Future work could explore online self-improvement without contrastive pairs, or design more efficient contrastive pair construction pipelines.

vs. STaR: STaR regenerates reasoning chains using answer hints but cannot correct visual hallucinations. VC-STaR's contrastive mechanism directly addresses hallucinations, achieving +3.2% on Hallusion compared to STaR's +2.8%.
vs. LLaVA-CoT: LLaVA-CoT uses GPT-4o to populate hand-crafted templates for reasoning data generation, but template-based approaches struggle to generalize across tasks. VC-STaR requires no manual templates, automatically generating more diverse reasoning chains through the contrastive mechanism.
vs.
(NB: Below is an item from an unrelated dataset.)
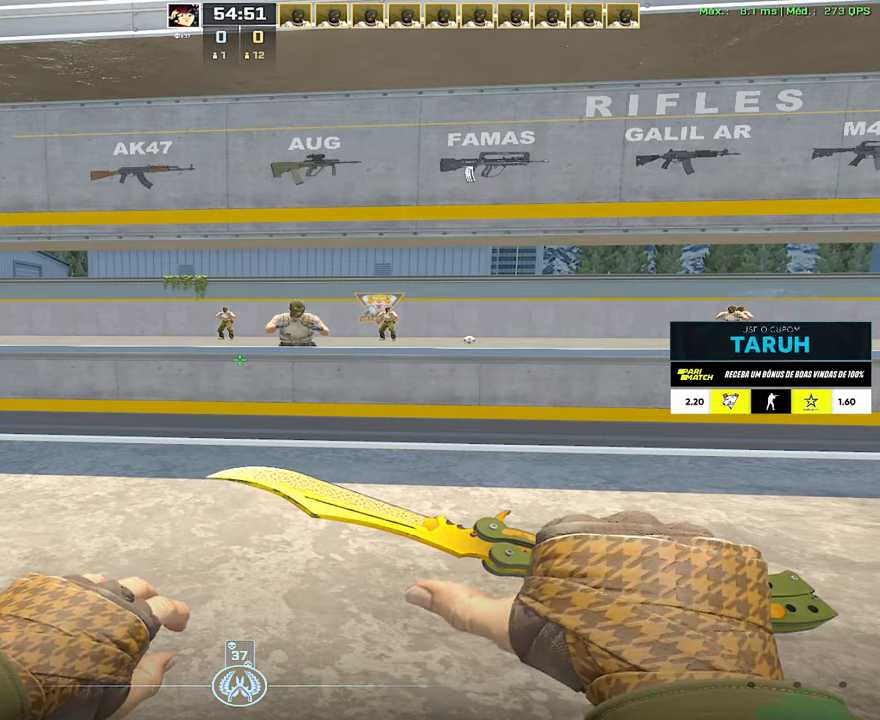
{"keys": [], "mouse": [], "events": [[50, "a", "down"], [283, "a", "up"]]}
R1-Onevision: R1-OV generates reasoning chains from image captions via DeepSeek-R1, but textual descriptions inevitably lose visual information. VC-STaR's visually native approach operates directly on images, preserving complete visual information.

Rating¶

Novelty: ⭐⭐⭐⭐⭐ The insight that "contrast enables VLMs to see more accurately" is original and profound; the contrastive self-improvement paradigm opens a new direction.
Experimental Thoroughness: ⭐⭐⭐⭐⭐ Six benchmarks cover hallucination, math, and general capabilities; ablation studies are comprehensive (contrast type, difficulty sampling, cross-model generalization).
Writing Quality: ⭐⭐⭐⭐ The paper is clearly structured with well-designed figures, though some technical sections are densely packed.
Value: ⭐⭐⭐⭐⭐ An effective visual reasoning self-improvement paradigm is established; both the dataset and the method are poised for broad impact.